Tokens are your invoice too
Every provider prices by the token, and input and output are usually priced differently since generating text costs more than reading it.
| Model | Input $ / 1M tokens | Output $ / 1M tokens |
|---|---|---|
| Claude Opus 4.8 | $5.00 | $25.00 |
| Claude Sonnet 5 | $3.00 | $15.00 |
| Claude Haiku 4.5 | $1.00 | $5.00 |
(Anthropic’s rates as of this writing, check the pricing page before budgeting against them.)
The same English sentence can cost different amounts on different models purely from tokenizer differences, before the per-token price even enters the math. Context windows, rate limits, and caching are all denominated in tokens too, so a million-token window doesn’t hold a fixed word count. It holds fewer words of French than English, and fewer still of dense code or non-Latin scripts.
A few quirks worth knowing
The “how many Rs are in strawberry” stumper exists largely because of tokenization.
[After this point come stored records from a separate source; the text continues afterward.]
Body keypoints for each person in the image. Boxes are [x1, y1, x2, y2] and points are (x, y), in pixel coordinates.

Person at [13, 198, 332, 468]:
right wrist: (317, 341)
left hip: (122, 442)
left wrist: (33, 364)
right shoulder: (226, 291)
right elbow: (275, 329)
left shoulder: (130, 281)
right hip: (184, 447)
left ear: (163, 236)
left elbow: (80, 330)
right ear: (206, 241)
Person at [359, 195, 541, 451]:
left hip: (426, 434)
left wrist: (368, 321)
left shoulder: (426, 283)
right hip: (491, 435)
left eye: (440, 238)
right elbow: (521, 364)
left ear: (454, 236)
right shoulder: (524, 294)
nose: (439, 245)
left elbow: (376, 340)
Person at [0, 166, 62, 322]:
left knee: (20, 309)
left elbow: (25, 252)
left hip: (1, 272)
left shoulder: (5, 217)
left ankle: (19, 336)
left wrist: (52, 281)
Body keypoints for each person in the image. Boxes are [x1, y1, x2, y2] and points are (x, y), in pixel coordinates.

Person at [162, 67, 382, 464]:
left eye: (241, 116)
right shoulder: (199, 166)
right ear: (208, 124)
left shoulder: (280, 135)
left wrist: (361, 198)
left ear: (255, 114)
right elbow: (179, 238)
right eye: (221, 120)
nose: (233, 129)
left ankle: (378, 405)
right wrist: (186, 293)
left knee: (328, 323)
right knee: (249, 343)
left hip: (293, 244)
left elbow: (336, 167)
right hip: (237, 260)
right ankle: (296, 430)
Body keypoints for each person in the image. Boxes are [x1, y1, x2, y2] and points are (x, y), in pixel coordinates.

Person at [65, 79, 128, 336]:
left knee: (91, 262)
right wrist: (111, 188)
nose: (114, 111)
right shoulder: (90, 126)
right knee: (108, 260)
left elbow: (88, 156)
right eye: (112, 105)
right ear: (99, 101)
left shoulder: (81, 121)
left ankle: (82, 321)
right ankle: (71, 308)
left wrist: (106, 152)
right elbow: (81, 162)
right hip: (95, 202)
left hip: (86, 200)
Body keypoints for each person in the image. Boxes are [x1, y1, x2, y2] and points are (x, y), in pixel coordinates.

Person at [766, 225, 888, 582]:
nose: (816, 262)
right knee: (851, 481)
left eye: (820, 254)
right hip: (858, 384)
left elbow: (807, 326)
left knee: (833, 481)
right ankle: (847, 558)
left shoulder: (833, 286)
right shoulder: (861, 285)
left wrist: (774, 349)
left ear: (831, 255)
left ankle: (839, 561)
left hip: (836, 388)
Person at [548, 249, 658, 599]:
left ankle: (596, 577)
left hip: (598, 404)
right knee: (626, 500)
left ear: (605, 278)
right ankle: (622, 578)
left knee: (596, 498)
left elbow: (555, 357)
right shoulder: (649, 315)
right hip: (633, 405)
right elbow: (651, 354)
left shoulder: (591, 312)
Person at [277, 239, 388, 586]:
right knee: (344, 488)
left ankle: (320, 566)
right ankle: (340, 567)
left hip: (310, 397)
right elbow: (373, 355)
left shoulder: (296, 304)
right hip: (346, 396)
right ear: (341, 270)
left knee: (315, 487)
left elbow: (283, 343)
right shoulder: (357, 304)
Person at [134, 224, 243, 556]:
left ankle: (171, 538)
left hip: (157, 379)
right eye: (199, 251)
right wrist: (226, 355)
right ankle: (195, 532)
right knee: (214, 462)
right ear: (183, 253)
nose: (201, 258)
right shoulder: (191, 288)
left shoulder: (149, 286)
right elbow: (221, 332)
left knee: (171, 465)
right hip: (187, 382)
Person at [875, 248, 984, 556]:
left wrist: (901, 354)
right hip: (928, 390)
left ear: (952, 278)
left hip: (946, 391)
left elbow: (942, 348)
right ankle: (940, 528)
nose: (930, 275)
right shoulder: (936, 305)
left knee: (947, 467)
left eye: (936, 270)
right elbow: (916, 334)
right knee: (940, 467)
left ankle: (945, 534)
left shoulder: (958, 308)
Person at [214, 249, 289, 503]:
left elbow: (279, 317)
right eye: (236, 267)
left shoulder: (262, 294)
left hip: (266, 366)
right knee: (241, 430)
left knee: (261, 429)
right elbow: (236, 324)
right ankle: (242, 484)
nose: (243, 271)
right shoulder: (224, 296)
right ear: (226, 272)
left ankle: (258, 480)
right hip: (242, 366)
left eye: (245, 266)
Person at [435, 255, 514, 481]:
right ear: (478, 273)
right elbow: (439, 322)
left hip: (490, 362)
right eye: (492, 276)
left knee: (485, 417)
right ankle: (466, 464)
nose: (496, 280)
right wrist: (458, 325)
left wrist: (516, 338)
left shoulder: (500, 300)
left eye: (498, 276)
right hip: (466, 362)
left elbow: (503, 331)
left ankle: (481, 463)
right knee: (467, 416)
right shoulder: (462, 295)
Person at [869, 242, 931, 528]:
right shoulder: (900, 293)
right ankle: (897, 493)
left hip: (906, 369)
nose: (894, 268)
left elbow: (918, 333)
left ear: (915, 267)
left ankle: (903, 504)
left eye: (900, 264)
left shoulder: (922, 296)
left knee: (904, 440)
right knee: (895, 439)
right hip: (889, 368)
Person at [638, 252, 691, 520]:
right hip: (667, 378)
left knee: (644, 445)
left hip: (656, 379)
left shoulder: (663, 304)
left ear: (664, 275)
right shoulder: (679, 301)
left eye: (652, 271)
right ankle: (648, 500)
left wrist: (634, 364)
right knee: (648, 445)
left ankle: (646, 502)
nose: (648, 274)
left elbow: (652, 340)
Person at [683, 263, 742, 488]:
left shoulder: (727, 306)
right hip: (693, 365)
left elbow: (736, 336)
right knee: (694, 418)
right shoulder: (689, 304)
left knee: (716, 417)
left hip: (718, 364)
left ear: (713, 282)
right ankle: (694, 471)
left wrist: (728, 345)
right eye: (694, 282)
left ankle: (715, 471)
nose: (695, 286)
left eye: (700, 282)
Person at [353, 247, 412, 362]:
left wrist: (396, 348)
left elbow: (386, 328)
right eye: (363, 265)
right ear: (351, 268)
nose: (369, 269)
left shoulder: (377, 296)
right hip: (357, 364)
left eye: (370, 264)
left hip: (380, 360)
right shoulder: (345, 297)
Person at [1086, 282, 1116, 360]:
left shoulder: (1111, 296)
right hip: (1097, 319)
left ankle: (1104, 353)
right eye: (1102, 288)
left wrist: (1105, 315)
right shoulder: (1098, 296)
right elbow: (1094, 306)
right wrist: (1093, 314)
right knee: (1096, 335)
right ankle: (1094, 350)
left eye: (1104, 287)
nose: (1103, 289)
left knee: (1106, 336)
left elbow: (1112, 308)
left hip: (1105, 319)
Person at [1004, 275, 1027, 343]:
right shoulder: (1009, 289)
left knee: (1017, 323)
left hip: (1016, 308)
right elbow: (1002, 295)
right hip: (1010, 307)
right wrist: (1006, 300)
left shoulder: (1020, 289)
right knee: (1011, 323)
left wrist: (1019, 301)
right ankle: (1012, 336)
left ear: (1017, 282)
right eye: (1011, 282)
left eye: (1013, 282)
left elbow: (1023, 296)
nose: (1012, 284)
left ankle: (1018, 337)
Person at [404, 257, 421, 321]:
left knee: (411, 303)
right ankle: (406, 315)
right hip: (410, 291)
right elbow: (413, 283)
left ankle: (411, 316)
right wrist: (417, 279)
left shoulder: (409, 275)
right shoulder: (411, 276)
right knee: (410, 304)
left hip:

The model doesn’t see individual letters, it sees two or three sub-word chunks, so counting a specific letter means reasoning about something it can’t directly see.
Numbers tokenize inconsistently, which is part of why LLMs historically fumble arithmetic on long figures. Some tokenizers turn 380 into one token but split 3801 into 380 plus 1. That’s pattern-matching over chunks that don’t line up with place value, not digit-by-digit math.
Leading whitespace is invisible but never free. "Hello" and " Hello" are different tokens in most BPE tokenizers, so a stray leading space from a copy-paste quietly inflates your token count.
Non-English text usually costs more, since training data skews English. The same sentence in Hindi or Korean can take two to three times as many tokens as its English equivalent, a real latency and cost tax that rarely shows up in an English-speaking team’s testing.
The takeaway
A token is whatever the tokenizer decided to chunk your text into, and every provider trained a different tokenizer with different opinions about what deserves a shortcut. This mechanism is the actual fuel these models run on, and hopefully you now have a better sense of what’s in the tank: why the same prompt costs differently across models, why context windows don’t map cleanly to word counts, why non-English and code-heavy text costs more, and why counting Claude tokens with tiktoken gives you the wrong number every time.
When it actually matters, count with the real tokenizer for the specific model you’re calling. Not a guess, and not a rule of thumb from a blog post.